Optimizing the Queries
The ST_Contains
function runs a point in polygon function on all the polygons that may contain the single point. These time zone polygons can be quite large, for example, the America/New_York
time zone contains 32244
vertices.
Somewhere deep in the PostgreSQL code, it is looping through each of those 32,244 points to make sure that your point is contained within that polygon. PostgreSQL is smart and can optimize this a little internally, and the gist
spatial index we added with ogr2ogr
command helps a lot too.
We can help PostgreSQL out a little by splitting up our polygons into ones with less points in them, basically breaking up something like the New York time zone into a bunch of smaller polygons that each contain less points. This is where the ST_Subdivide
function comes in.
In order to do this, I am going to split up the time zones into polygons with no more than 255 points each, by running this query:
CREATE TABLE osm_timezones_split AS
SELECT id, tzid, ST_Subdivide(the_geom, 255) AS the_geom
FROM osm_timezones WHERE pg_timezone = true;
It will take a while, so you can go work on something else while it processes.

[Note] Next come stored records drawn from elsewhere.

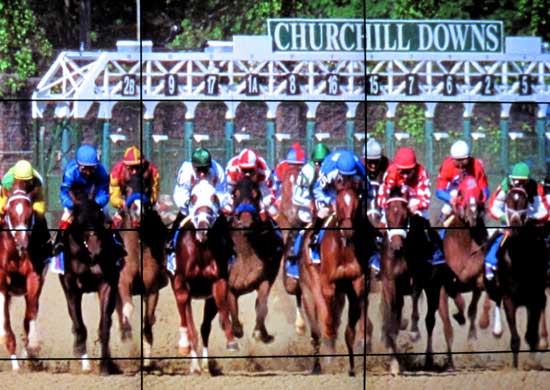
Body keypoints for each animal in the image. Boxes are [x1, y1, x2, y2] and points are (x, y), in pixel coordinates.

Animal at [0, 190, 46, 370]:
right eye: (9, 212)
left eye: (30, 213)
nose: (23, 243)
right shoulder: (1, 281)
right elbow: (5, 321)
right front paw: (15, 365)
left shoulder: (34, 277)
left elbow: (30, 313)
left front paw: (32, 346)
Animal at [115, 175, 169, 368]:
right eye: (127, 188)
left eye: (146, 186)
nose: (138, 210)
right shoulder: (122, 283)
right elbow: (128, 310)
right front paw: (128, 338)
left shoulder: (152, 288)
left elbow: (148, 319)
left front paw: (146, 357)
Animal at [170, 181, 237, 374]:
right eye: (192, 197)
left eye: (214, 197)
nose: (203, 230)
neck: (200, 248)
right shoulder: (182, 283)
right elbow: (188, 322)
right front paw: (185, 347)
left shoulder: (218, 280)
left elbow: (221, 302)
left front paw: (231, 341)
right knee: (187, 320)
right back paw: (192, 360)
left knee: (204, 327)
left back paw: (205, 365)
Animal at [227, 177, 282, 344]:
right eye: (235, 194)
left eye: (256, 195)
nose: (246, 222)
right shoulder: (229, 286)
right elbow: (232, 308)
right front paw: (237, 330)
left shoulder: (265, 278)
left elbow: (262, 306)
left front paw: (260, 333)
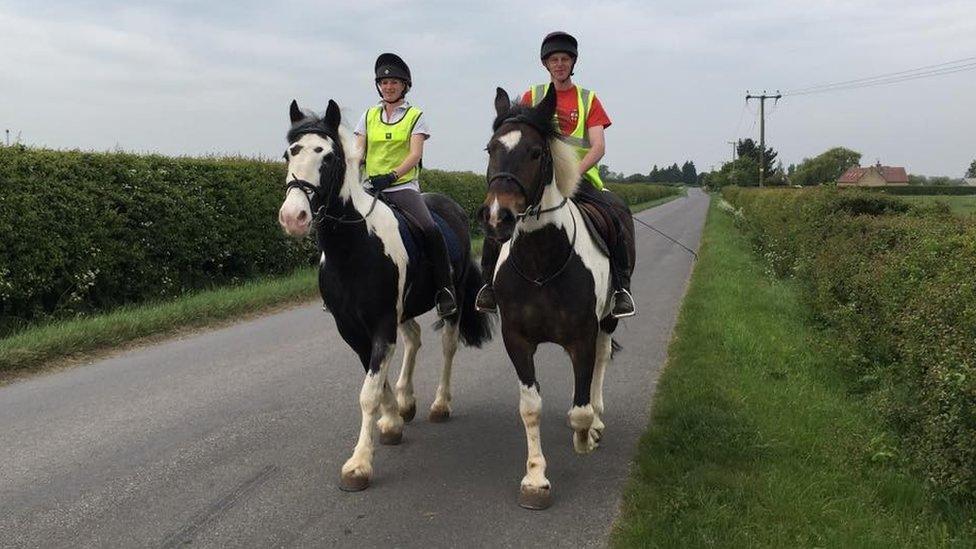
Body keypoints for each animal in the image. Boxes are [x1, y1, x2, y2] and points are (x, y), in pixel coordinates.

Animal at [280, 99, 496, 492]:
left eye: (328, 157)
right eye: (290, 152)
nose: (294, 217)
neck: (353, 247)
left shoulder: (381, 322)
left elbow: (368, 391)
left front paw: (358, 465)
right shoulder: (352, 328)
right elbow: (376, 383)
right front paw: (393, 420)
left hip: (452, 300)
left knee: (448, 347)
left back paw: (440, 405)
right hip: (404, 311)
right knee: (414, 338)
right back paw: (408, 401)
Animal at [478, 85, 632, 510]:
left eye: (536, 152)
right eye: (491, 148)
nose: (498, 218)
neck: (541, 261)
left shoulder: (582, 336)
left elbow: (580, 408)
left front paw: (586, 436)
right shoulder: (518, 340)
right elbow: (530, 409)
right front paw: (535, 480)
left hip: (607, 321)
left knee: (599, 366)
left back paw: (597, 423)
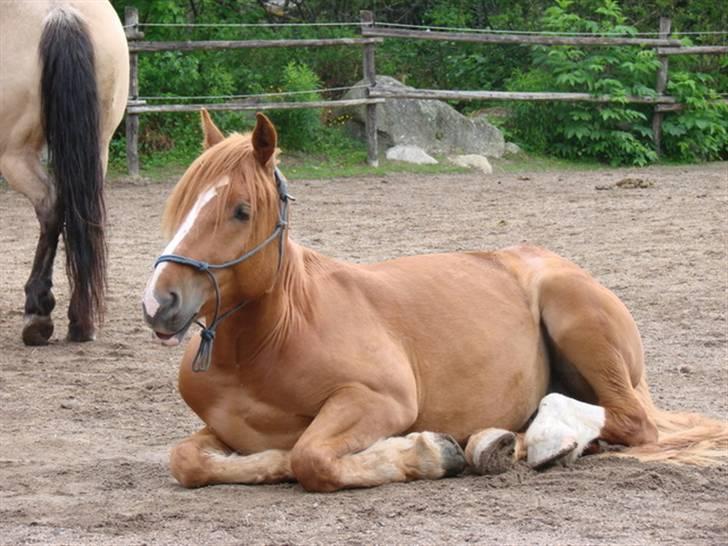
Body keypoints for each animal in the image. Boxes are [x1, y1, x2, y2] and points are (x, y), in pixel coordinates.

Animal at [0, 1, 128, 344]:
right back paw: (81, 321)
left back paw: (37, 312)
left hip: (15, 155)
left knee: (51, 205)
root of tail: (59, 12)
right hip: (98, 147)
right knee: (83, 216)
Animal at [144, 109, 728, 488]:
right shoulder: (220, 431)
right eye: (184, 201)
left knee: (631, 421)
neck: (268, 346)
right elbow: (187, 460)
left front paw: (423, 453)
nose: (158, 302)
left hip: (578, 324)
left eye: (241, 210)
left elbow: (309, 457)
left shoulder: (380, 399)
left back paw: (520, 443)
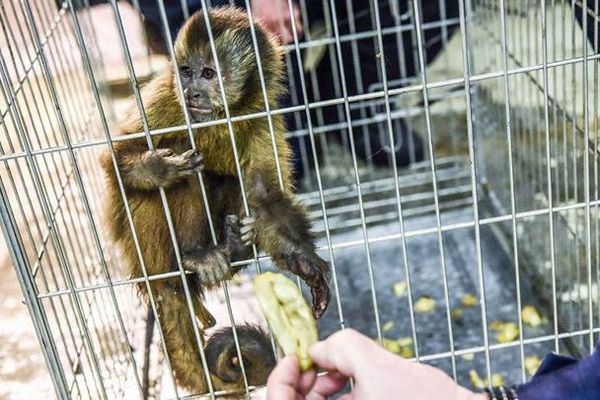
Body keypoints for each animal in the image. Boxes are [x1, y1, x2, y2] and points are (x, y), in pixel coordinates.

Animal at [100, 5, 330, 394]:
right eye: (186, 71)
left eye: (209, 73)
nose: (192, 91)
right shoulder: (165, 97)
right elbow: (114, 159)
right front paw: (158, 169)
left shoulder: (261, 117)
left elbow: (264, 197)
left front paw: (305, 263)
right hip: (145, 246)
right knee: (187, 175)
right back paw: (194, 257)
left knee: (231, 181)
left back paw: (233, 247)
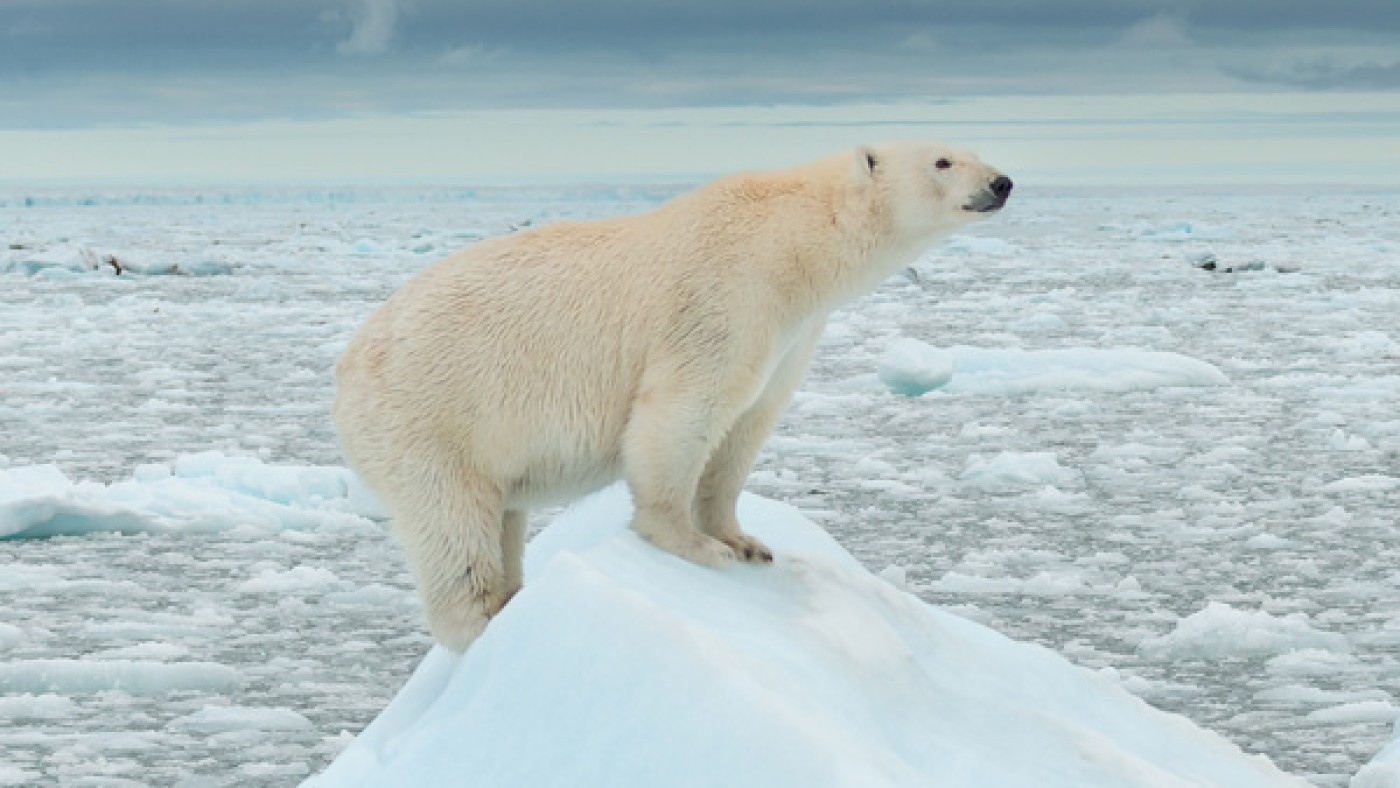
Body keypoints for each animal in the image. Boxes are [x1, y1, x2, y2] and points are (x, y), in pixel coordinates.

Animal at [338, 142, 1019, 655]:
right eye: (943, 160)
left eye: (970, 149)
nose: (1003, 182)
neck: (793, 242)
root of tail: (345, 371)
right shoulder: (724, 297)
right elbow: (686, 408)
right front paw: (693, 543)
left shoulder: (791, 334)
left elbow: (746, 428)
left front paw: (745, 542)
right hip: (431, 421)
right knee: (453, 526)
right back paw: (484, 618)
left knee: (503, 516)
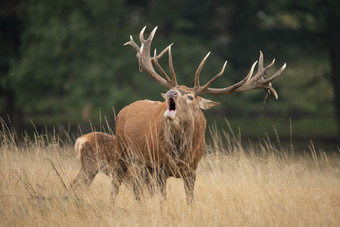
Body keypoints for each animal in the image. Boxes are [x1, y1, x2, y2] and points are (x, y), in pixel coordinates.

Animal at [109, 26, 284, 202]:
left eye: (190, 97)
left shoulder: (192, 169)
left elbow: (190, 199)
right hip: (121, 150)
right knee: (116, 182)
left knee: (137, 190)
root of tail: (124, 110)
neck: (180, 154)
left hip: (142, 165)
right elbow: (163, 200)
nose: (171, 93)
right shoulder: (159, 166)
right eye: (172, 90)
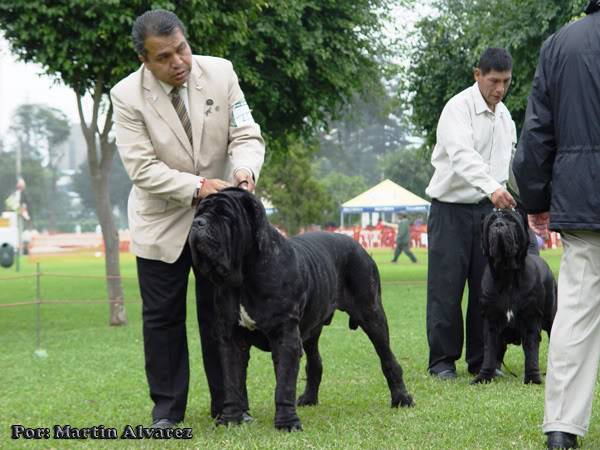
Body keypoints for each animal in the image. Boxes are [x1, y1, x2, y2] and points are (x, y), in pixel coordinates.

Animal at [190, 188, 414, 430]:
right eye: (199, 212)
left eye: (225, 215)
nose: (197, 223)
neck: (244, 275)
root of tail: (359, 246)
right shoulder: (231, 338)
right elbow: (231, 381)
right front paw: (230, 420)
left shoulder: (285, 336)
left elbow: (284, 384)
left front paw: (287, 423)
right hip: (311, 329)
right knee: (315, 363)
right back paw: (308, 398)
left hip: (372, 314)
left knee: (388, 359)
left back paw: (402, 398)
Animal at [474, 209, 556, 384]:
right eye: (491, 222)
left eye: (511, 220)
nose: (499, 224)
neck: (507, 276)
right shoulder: (490, 322)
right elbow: (489, 352)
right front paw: (483, 377)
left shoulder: (531, 319)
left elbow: (531, 352)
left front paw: (533, 378)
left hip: (551, 317)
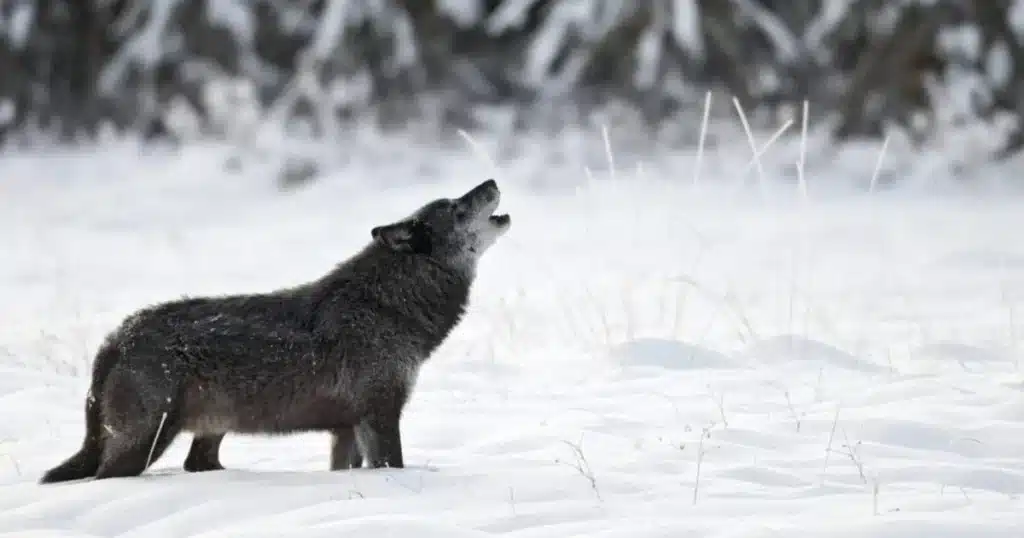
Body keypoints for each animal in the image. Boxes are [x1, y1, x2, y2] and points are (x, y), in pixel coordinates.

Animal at [39, 179, 511, 483]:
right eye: (457, 208)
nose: (490, 180)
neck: (388, 307)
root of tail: (117, 338)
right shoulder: (380, 415)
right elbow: (393, 468)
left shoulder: (346, 428)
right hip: (146, 442)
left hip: (207, 433)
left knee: (197, 465)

It took me 2 minutes 11 seconds to run. I chose 255 because it’s the default, I’m sure there’s a good balance of vertices in a polygon to amount of polygons.
After than finishes, make sure to add a spatial index to the new table:
CREATE INDEX
osm_timezones_split_the_geom_idx ON
osm_timezones_split USING GIST (the_geom);
Run this query on the new table, and you should see an improvement:
SELECT tzid
FROM osm_timezones_split
WHERE ST_Contains(the_geom, ST_SetSRID(ST_MakePoint(-75, 40), 4326))
I am getting around 0.8 ms per query now!
Testing on a larger dataset
For a larger test, I am going to join all the time zones for the USGS Structures dataset, with 445,921 records.
SELECT
usgs_struct.name,
tzid
FROM usgs_struct LEFT JOIN osm_timezones_split ON
ST_Contains(osm_timezones_split.the_geom, usgs_struct.the_geom);
Without subdividing the dataset, I was able to join the two datasets in 1090377.223 ms
(18 minutes). With the subdivided database, it took 5038.160 ms
to join the dataset.
Oddities
I found that if I don’t do the LEFT JOIN
(just use a JOIN
instead), that it runs much quicker, in fact the osm_timezones
JOIN
runs in about 3 seconds, which is 2 seconds faster than the left join with the osm_timezones_split
table. In theory, each point should only fall into one time zone, so there is really no need for a nested loop left join. I’ll have to look into this further.